What is “community history” and why does it matter to historians, activists and members of an identifiable community? What ethical principles does it embody? Finally, what are the ethical responsibilities of universities toward their communities  — and the public more generally? How do we make what we do accessible to others?

  • John D’Emilio and Estelle B. Freedman, “Allan Berube and the Power of Community History,” in Allan Berube, My Desire for History: Essays in Gay, Community, & Labor History, edited D’Emilio and Freedman (Chapel Hill: University of North Carolina Press, 2011), 1-37.
  • David Scobey, “In Here/Out There: The Place of Scholarship in a Democracy (or, Why Maurice Chevalier Came to Town),” text of a lecture given at Concordia University, March 17 2011.

From 5:00 – 5:50, we will be joined by David Scobey, who will talk to us about “In Here/Out There” and how our research and fits into the vision of a civically engaged university community.

February 12: History as a Living Thing

How do we think about representing a past that is, as Renee Romano says in her article, “not dead yet”? This week we begin to address what we can learn from people who already practice recent history, who put their scholarship in the center of ongoing activisms, and who seek to shape the terms of the debate by understanding where ideology has shaped notions of fat and truth.

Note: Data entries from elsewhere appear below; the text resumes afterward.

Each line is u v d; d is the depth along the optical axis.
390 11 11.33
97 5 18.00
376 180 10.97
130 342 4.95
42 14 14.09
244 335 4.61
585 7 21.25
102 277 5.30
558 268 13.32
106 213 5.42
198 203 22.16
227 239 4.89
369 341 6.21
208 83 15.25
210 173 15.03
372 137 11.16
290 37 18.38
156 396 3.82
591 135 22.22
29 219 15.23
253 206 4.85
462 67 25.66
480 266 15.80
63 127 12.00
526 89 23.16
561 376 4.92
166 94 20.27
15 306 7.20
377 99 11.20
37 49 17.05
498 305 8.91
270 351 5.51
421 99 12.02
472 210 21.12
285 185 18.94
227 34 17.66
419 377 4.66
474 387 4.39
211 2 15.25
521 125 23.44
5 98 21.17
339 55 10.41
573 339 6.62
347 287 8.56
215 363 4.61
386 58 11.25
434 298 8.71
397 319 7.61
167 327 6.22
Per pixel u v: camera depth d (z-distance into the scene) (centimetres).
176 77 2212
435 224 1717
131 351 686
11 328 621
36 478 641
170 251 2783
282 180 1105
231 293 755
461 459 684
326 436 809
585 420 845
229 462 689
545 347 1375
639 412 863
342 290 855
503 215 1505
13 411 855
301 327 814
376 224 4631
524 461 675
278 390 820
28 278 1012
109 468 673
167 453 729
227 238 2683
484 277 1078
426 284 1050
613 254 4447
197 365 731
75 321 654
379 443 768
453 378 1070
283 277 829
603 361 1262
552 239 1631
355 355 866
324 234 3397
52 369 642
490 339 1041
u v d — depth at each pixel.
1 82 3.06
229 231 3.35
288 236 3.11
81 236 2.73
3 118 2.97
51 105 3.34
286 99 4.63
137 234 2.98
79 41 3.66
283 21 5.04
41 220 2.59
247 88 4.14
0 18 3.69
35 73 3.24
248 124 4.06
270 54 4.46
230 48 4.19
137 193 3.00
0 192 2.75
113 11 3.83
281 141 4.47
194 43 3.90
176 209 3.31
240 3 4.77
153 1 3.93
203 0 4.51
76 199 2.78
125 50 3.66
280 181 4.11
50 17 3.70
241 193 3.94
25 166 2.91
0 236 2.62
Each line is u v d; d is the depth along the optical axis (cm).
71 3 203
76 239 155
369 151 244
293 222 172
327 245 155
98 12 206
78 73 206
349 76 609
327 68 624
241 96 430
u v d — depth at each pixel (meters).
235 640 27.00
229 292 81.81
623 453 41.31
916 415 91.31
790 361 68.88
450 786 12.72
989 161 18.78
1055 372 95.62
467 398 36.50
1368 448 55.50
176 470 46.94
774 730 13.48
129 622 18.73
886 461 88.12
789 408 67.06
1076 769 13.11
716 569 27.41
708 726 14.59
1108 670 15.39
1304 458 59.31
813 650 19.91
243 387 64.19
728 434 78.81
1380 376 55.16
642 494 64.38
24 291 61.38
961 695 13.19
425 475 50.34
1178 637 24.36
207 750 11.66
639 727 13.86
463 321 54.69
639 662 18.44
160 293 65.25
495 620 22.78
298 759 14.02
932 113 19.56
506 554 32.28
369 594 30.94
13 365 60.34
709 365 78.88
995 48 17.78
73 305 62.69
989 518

  • Claire Potter and Renee C. Romano, “Just Over Our Shoulder: The Pleasures and Perils of Writing the Recent Past,” DRH, 1-19.
  • Renee Romano, “Not Dead Yet: My Identity Crisis as a Historian of the Recent Past,” DRH, 23-44.
  • Sara Dubow, “Introduction: Fetal Stories” and “Debating Fetal Pain, 1984-2007,” Ourselves Unborn: A History of the Fetus in Modern America (New York: Oxford University Press, 2010), 1-9; 153-183.

From 4-5:00 we will be joined by Sara Dubow, associate professor of history at Williams College.

Abortion, and the rights of potentially human organisms represent a longstanding, volatile debate with a long past and an unresolved future. Historians have an important, and charged, role in a very public debate through which activists defend different, and deeply felt, beliefs about human life. Bring your questions about the making of this book, as well as the aftermath of its publication, to Professor Dubow, who will join us for the last hour of class.

February 17:  On the blog, comment on the rules of using the National Archives in Washington, D.C.  Which ones seem right to you? Which seem obscure? Do any  seem stupid or pointless? How would you prepare to visit an archive? Feel free to comment on other people’s posts as well.

February 19: Archives Workshop Session at NYPL 

We will meet with Thomas Lannon, our course collaborator, who will give us an introduction to doing archival research at the New York Public Library. Please gather at the north entrance (on 42nd street ) at 3:50 so that we can go into the building together.

February 22-23:  you may wish to attend a session of the NSPE symposium honoring the fiftieth anniversary of Betty Friedan’s Feminine Mystique. If you do, consider blogging about it for us

February 26: Historians In, With and For the Public

From 4:00 to 5:00, we will be joined by Professor Heathcott. Questions I have asked him to think about are:

  • How the photograph featured in “The Archival Uncanny”came into his hands;
  • What moved him to write this piece; how it took the shape it did; and what led him to the questions he asked of the photograph;
  • Who he imagined he would reach with the essay, and why he want to do it as a digital publication;
  • How he thinks about the distinctions between “traditional” scholarly publishing and publishing scholarly work on the web;
  • What it means to put something “private” (i.e., the history of one’s own family) out in “public.”